Timing of pregnancy after gastric bypass-a national register-based cohort study.

Current recommendations suggest postponing pregnancy by at least 1 year after gastric bypass. During the first postoperative year, women are in a catabolic phase with a rapid weight loss which may increase the risk of adverse pregnancy and neonatal outcomes. This study tested the hypothesis that the risk of adverse pregnancy and neonatal outcomes is increased in women who conceive during the first year after gastric bypass surgery.

METHODS: This is a national register-based cohort study covering all Danish deliveries during 2004-2010 in women with prior Roux-en-Y gastric bypass surgery. Only the first postoperative birth was included. The risk of adverse pregnancy and neonatal outcomes was compared between women who conceived within the first postoperative year and women who conceived later. Data were extracted from the Danish National Patient Registry and The Danish Medical Birth Register.

----------------

> _Exercise requirements_
**1.** Answer from the abstract on pregnancy after gastric bypass:
(a) By how long do current recommendations suggest postponing pregnancy after gastric bypass?
(b) Which years of Danish deliveries does the study cover?
(c) From which two registers were the data extracted?
**2.** Extend the abstract on pregnancy after gastric bypass, starting right after its final sentence.
The data bear no relation to the abstract on pregnancy after gastric bypass.

----------------

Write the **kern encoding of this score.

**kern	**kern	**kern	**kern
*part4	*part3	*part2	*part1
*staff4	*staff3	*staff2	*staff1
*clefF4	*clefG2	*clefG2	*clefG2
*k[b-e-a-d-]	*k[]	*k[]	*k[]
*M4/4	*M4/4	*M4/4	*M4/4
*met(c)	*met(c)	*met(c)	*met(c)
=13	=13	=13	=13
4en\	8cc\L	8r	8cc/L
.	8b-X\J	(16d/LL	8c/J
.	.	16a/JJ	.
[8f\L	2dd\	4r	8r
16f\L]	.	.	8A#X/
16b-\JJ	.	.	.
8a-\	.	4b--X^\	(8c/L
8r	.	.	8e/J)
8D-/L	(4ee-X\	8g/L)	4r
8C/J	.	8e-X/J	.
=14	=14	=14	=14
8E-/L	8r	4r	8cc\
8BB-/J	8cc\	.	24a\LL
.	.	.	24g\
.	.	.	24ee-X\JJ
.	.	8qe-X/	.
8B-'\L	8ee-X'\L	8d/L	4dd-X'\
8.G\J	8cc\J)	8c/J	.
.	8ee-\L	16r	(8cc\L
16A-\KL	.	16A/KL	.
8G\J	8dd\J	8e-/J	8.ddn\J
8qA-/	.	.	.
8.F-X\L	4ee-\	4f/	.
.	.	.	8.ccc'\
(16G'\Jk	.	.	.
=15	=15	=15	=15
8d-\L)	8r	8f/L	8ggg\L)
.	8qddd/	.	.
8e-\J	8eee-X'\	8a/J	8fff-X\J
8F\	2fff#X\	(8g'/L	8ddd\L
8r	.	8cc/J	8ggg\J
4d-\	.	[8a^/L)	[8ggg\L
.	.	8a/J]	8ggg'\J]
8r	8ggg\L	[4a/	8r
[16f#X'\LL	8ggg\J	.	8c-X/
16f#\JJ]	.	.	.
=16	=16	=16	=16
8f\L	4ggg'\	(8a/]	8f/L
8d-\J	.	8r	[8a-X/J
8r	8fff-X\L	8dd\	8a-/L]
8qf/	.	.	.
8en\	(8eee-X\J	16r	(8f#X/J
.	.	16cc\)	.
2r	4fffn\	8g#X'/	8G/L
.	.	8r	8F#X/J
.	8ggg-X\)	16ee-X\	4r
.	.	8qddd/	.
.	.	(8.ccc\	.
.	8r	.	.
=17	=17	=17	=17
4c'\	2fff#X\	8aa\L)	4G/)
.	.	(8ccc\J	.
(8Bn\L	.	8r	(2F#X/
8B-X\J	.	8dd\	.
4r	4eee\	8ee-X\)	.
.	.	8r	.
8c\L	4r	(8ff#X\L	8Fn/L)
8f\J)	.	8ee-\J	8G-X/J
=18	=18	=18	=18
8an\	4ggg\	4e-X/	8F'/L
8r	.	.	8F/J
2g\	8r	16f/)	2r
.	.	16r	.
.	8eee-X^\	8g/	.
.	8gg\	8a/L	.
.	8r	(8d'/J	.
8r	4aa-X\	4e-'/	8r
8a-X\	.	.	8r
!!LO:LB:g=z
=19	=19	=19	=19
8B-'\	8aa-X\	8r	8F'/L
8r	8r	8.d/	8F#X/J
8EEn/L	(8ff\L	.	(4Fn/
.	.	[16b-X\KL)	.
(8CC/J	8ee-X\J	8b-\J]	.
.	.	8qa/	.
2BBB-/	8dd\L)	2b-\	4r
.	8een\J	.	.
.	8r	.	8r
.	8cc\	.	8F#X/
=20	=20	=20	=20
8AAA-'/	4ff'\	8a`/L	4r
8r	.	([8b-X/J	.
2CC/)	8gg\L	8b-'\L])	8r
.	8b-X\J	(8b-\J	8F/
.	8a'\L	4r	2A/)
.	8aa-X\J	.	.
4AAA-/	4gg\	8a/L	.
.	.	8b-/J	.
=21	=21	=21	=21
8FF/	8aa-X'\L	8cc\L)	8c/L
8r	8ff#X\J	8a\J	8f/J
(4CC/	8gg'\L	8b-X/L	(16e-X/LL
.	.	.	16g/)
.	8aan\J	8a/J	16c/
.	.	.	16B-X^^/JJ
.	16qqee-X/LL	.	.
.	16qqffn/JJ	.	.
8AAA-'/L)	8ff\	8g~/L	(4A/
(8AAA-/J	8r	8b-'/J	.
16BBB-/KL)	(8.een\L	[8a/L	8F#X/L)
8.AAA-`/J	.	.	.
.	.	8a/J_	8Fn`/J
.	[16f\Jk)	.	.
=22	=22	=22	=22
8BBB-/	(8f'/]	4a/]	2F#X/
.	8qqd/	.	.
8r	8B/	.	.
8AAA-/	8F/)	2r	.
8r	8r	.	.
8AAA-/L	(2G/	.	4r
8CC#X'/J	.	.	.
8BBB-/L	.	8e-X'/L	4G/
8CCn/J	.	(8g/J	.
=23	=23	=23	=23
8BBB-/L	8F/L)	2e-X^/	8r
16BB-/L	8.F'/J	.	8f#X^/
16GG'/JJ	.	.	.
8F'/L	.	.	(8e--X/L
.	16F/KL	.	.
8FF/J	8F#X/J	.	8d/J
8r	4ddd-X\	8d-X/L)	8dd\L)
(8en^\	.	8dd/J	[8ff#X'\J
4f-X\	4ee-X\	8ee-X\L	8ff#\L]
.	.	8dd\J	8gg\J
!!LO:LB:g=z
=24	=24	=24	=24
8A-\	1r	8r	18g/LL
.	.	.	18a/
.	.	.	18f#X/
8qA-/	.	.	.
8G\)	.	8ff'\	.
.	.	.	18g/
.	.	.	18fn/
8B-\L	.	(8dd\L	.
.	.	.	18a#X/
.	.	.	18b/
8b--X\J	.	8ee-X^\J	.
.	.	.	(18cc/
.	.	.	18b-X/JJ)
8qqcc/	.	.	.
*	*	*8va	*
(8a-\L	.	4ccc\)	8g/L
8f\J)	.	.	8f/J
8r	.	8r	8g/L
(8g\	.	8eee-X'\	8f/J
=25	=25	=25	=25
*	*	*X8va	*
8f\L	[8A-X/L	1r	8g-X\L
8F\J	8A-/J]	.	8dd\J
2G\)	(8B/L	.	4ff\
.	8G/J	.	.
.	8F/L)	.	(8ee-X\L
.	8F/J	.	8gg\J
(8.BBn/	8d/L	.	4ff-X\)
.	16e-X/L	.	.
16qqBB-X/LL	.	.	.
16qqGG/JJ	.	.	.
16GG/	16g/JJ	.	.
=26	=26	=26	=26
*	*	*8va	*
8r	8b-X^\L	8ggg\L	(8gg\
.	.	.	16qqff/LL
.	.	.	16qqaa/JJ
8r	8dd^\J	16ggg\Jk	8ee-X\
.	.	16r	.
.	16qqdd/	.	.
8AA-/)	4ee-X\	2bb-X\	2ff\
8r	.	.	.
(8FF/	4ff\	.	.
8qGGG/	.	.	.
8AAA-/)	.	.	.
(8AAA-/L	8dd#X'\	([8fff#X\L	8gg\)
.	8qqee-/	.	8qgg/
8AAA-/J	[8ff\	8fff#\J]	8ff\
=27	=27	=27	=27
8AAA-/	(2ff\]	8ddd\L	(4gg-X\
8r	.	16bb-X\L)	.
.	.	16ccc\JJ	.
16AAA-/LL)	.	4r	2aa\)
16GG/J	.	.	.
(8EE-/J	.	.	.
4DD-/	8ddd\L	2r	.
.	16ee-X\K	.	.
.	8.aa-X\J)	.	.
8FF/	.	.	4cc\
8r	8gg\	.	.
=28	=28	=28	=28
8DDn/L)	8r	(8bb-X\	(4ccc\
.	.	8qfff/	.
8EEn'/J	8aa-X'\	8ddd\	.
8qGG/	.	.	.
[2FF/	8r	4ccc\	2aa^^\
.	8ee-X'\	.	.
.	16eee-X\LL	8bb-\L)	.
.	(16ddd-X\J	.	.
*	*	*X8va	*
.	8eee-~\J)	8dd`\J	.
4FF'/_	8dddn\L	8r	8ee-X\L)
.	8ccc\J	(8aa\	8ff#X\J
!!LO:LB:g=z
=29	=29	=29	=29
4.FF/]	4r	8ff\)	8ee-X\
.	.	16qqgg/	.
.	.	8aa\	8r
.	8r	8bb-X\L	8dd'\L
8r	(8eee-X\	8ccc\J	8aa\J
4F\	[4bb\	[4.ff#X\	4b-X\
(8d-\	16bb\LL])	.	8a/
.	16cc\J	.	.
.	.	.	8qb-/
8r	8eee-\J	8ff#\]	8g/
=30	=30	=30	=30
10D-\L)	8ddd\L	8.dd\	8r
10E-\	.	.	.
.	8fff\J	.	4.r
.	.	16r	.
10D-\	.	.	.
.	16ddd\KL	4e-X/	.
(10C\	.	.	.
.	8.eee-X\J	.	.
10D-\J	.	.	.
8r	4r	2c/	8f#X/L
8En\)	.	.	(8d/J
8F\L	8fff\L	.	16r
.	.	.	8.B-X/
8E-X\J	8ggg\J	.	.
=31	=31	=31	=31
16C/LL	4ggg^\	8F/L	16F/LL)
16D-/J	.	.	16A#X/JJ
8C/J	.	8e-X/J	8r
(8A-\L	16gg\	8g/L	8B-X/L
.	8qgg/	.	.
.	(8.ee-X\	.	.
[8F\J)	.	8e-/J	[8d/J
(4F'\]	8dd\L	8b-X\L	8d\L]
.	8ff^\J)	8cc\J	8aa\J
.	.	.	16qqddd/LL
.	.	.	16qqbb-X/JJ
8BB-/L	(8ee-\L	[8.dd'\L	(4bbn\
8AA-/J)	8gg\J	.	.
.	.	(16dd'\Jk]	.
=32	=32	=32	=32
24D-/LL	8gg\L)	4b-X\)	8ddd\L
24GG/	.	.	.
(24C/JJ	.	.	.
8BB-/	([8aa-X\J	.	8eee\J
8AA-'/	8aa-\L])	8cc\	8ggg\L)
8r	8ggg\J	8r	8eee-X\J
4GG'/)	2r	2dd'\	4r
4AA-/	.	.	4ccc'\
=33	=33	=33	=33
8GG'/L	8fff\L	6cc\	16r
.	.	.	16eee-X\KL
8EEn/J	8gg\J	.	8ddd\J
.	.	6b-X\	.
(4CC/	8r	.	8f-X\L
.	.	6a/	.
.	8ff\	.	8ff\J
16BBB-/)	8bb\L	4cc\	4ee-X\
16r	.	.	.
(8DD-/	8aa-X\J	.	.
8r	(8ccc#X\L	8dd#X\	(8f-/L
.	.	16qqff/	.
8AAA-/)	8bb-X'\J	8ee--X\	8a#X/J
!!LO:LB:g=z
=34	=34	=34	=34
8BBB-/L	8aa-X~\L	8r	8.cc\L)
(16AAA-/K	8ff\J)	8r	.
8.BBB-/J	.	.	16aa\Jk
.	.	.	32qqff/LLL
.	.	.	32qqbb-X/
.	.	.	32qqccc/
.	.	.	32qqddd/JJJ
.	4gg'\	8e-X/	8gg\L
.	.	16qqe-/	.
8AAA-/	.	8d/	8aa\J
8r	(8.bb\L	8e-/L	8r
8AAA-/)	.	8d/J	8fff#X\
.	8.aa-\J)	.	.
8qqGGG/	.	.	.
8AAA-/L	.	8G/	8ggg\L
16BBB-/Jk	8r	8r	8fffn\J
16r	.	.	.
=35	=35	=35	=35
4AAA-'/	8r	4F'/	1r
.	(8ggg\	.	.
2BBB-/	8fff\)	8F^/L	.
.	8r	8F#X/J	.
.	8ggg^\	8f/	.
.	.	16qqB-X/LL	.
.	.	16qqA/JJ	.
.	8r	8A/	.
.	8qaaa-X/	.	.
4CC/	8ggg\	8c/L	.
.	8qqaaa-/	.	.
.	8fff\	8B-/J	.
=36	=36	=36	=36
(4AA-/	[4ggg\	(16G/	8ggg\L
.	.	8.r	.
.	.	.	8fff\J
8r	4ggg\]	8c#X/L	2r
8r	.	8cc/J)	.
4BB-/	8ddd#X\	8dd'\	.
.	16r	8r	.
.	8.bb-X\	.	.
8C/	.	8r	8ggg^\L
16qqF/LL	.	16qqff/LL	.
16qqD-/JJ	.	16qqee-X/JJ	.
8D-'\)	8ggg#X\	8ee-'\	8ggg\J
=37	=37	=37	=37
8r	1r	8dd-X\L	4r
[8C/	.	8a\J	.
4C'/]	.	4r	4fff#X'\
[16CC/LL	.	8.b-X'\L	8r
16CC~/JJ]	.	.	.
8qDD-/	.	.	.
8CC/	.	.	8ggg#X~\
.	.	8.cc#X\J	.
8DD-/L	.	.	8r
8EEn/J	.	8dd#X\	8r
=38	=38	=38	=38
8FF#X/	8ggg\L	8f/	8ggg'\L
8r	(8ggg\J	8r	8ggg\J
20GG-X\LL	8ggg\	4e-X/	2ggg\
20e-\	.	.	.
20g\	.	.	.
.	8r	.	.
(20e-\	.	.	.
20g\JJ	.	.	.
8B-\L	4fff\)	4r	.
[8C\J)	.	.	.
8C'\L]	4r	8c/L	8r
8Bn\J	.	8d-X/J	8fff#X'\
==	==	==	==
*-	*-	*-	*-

----------------

> _Exercise answers_
**1.**
(a) At least 1 year.
(b) 2004-2010.
(c) The Danish National Patient Registry and The Danish Medical Birth Register.

**2.**
RESULTS: Of 286 women who had a singleton delivery after Roux-en-Y gastric bypass surgery, 158 women conceived within the first year and 128 later. There was no statistically significant difference (p > 0.05) between the two groups regarding neonatal birth weight, gestational age, risk of preeclampsia, gestational diabetes mellitus, labor induction, cesarean section, postpartum hemorrhage (>500 ml), preterm birth (before 37 weeks), small for gestational age, large for gestational age, or Apgar score (5 min ) below 7, or in the need of neonatal intensive care.

CONCLUSIONS: This study showed no evidence to support a recommendation to delay pregnancy until after the first postoperative year. At present, the optimal time for pregnancy after gastric bypass is unknown.